Mais le tribunal de grande instance de Ouagadougou, après plusieurs mois de renvois, s’est déclaré incompétent ce mercredi 30 avril 2014, provoquant le courroux de ceux qui avaient pris d’assaut la salle d’audience.
Lorsque la juge du tribunal de grande instance a déclaré qu’elle est incompétente pour juger de cette affaire, des voix se sont élevées tout de suite dans la salle pour crier leur ras-le-bol. «Justice pourrie», «Justice corrompue», «A bas les juges acquis» etc. étaient les phrases entendues.
Puis en chœur, le public venu assister écouter le verdict entonne l’hymne national du Burkina Faso avant de huer les juges qui ont immédiatement suspendu l’audience.
«Nous sommes déçus», a déclaré Valentin Sankara, frère cadet du président Thomas Isidore Noël Sankara. Il a expliqué que ce n’est pas la première fois que la justice burkinabè prend connaissance de ce dossier. Mais que c’est toujours «la même chanson».
Valentin Sankara, dit ne pas être surpris par ce verdict, assure tout de même garder le moral. «Quand on se retourne et qu’on voit qu’il y a toujours derrière nous tout le peuple, cela nous réconforte. Thomas lui-même aimait à dire que quand le peuple se met debout, l’impérialisme tremble. Donc on pourra dire aujourd’hui que si le peuple se met débout, nous avons a espoir que justice sera rendue», a-t-il mentionné.
«Nous ne sommes pas du tout contents de cette décision. Nous allons faire appel», a martelé pour sa part l’avocat de la famille, Me Bénéwendé Sankara. A l’en croire, le tribunal est bel et bien compétent, puisqu’il s’agit d’une affaire purement civile.

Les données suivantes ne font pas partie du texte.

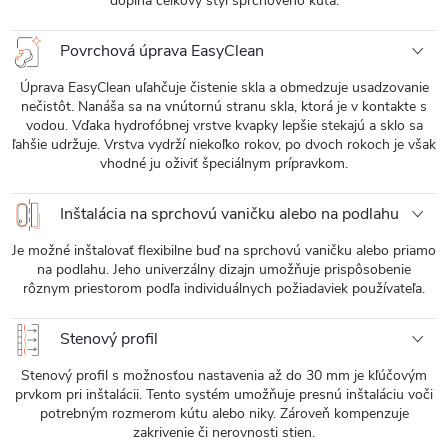
dopĺňa celkový štýl sprchového kúta.
Povrchová úprava EasyClean
Úprava EasyClean uľahčuje čistenie skla a obmedzuje usadzovanie
nečistôt. Nanáša sa na vnútornú stranu skla, ktorá je v kontakte s
vodou. Vďaka hydrofóbnej vrstve kvapky lepšie stekajú a sklo sa
ľahšie udržuje. Vrstva vydrží niekoľko rokov, po dvoch rokoch je však
vhodné ju oživiť špeciálnym prípravkom.
Inštalácia na sprchovú vaničku alebo na podlahu
Je možné inštalovať flexibilne buď na sprchovú vaničku alebo priamo
na podlahu. Jeho univerzálny dizajn umožňuje prispôsobenie
rôznym priestorom podľa individuálnych požiadaviek používateľa.
Stenový profil
Stenový profil s možnosťou nastavenia až do 30 mm je kľúčovým
prvkom pri inštalácii. Tento systém umožňuje presnú inštaláciu voči
potrebným rozmerom kútu alebo niky. Zároveň kompenzuje
zakrivenie či nerovnosti stien.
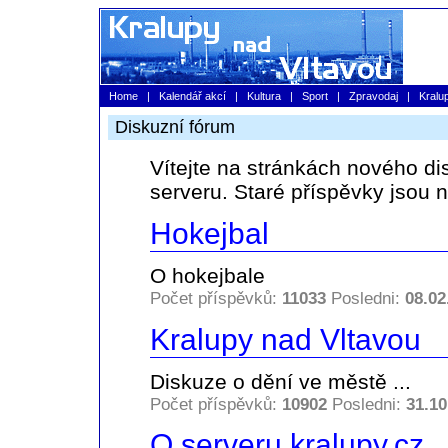
Home
|
Kalendář akcí
|
Kultura
|
Sport
|
Zpravodaj
|
Kralu
Diskuzní fórum
Vítejte na stránkách nového di
serveru. Staré příspěvky jsou 
Hokejbal
O hokejbale
Počet příspěvků:
11033
Posledni:
08.02
Kralupy nad Vltavou
Diskuze o dění ve městě ...
Počet příspěvků:
10902
Posledni:
31.10
O serveru kralupy.cz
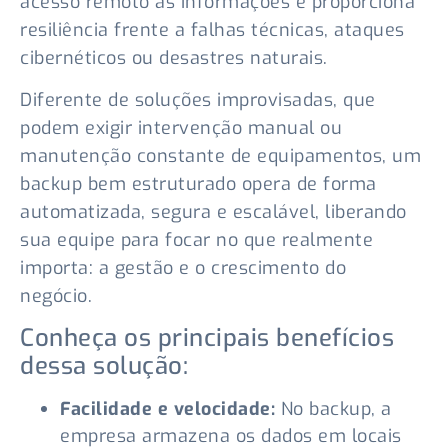
acesso remoto às informações e proporciona
resiliência frente a falhas técnicas, ataques
cibernéticos ou desastres naturais.
Diferente de soluções improvisadas, que
podem exigir intervenção manual ou
manutenção constante de equipamentos, um
backup bem estruturado opera de forma
automatizada, segura e escalável, liberando
sua equipe para focar no que realmente
importa: a gestão e o crescimento do
negócio.
Conheça os principais benefícios
dessa solução:
Facilidade e velocidade:
No backup, a
empresa armazena os dados em locais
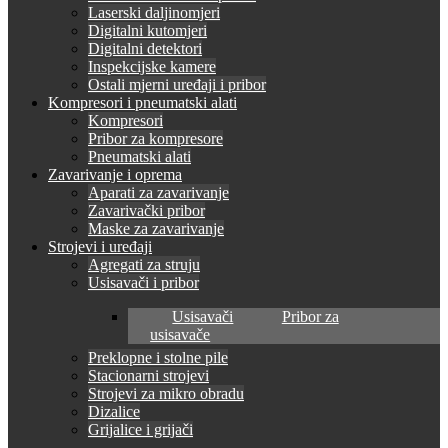
Laserski daljinomjeri
Digitalni kutomjeri
Digitalni detektori
Inspekcijske kamere
Ostali mjerni uređaji i pribor
Kompresori i pneumatski alati
Kompresori
Pribor za kompresore
Pneumatski alati
Zavarivanje i oprema
Aparati za zavarivanje
Zavarivački pribor
Maske za zavarivanje
Strojevi i uređaji
Agregati za struju
Usisavači i pribor
Usisavači
Pribor za
usisavače
Preklopne i stolne pile
Stacionarni strojevi
Strojevi za mikro obradu
Dizalice
Grijalice i grijači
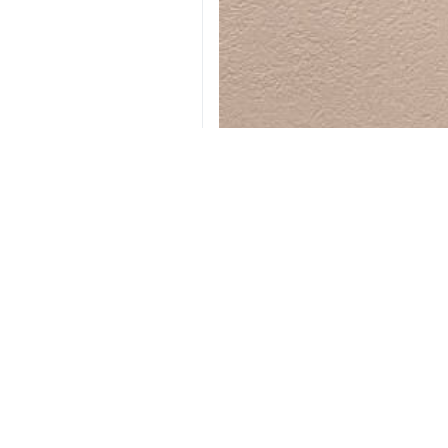
Londra, İRNA – İran'ın Birleşmi
Konseyi'nin 62. oturumunda yayı
teşekkür etti.
Bahreyni, sanal ortamda düzen
Cengcu'nun annesi Leyla Kavidel
Tanıkların, saldırı mağdurları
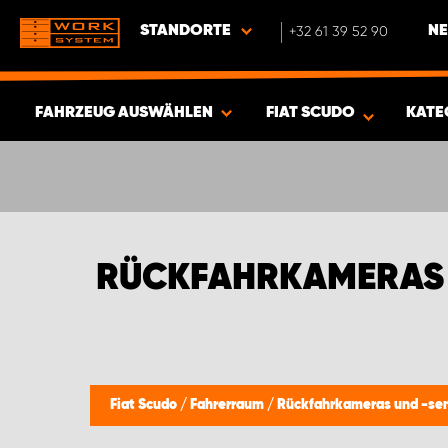
STANDORTE
+32 61 39 52 90
NE
FAHRZEUG AUSWÄHLEN
FIAT SCUDO
KATE
ERGEBNISSE ANZEIGEN -
412
ARTIKEL
RÜCKFAHRKAMERAS 
Fiat Scudo
/
Fahrerraum
/
Rückfahrkameras und -se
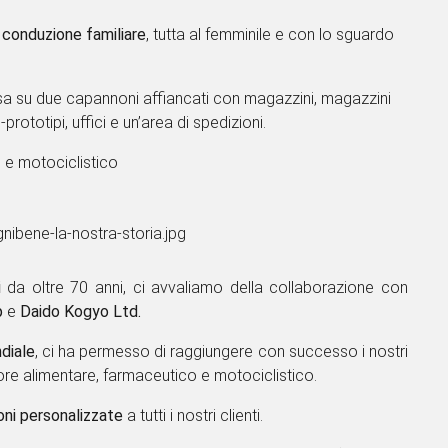
ercializzazione e nell'assemblaggio di catene
in entrambi
 conduzione familiare
, tutta al femminile e con lo sguardo
ivisa su due capannoni affiancati con magazzini,
la prove -prototipi, uffici e un’area di spedizioni.
le e motociclistico
i
da oltre 70 anni, ci avvaliamo della collaborazione con
oup
e
Daido Kogyo Ltd.
 mondiale
, ci ha permesso di raggiungere con successo i
nel settore alimentare, farmaceutico e motociclistico.
ni personalizzate
a tutti i nostri clienti.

Selon Me Sankara, le citoyen burkinabè veut simplement savoir «si c’est le corps du président Sankara qui se trouve dans sa prétendue tombe».
Toutefois, il a ajouté qu’il ne connait pas pour le moment les motivations de la juge. «Nous ne pouvons donc pas tirer en l’état actuel, toutes les conséquences de cette décision»
L’un des avocats de la famille explque que les deux enfants du président, Philippe et Auguste, ont déjà fait leur prélèvement ADN. Ils attendaient donc que les juges donnent l’autorisation d’ouvrir la tombe pour identifier le corps qui s’y trouve, en vue de procéder à la comparaison des ADN.
Après l’audience du 22 janvier dernier, les avocats de la famille s’étaient entendus dire par le juge de revenir le mercredi 5 mars.
A l’audience du 5 mars le tribunal de grande instance de Ouagadougou exigeait des avocats des compléments de dossier en vue de délibérer sur la question. Conditions que les avocats disent avoir remplies à l’audience du 3 avril.
«Les gens sont de plus en plus décidés à ce que justice se fasse», a déclaré l’artiste musicien burkinabè Smockey, présent à cette audience.
Pour lui, «c’est malheureux, c’est triste et ça choque profondément de savoir que notre justice n’est pas capable de rendre justice». Cependant, a-t-il prévenu, «nous préférons que la justice prenne ses responsabilités plutôt que se soit le peuple lui-même qui le fasse».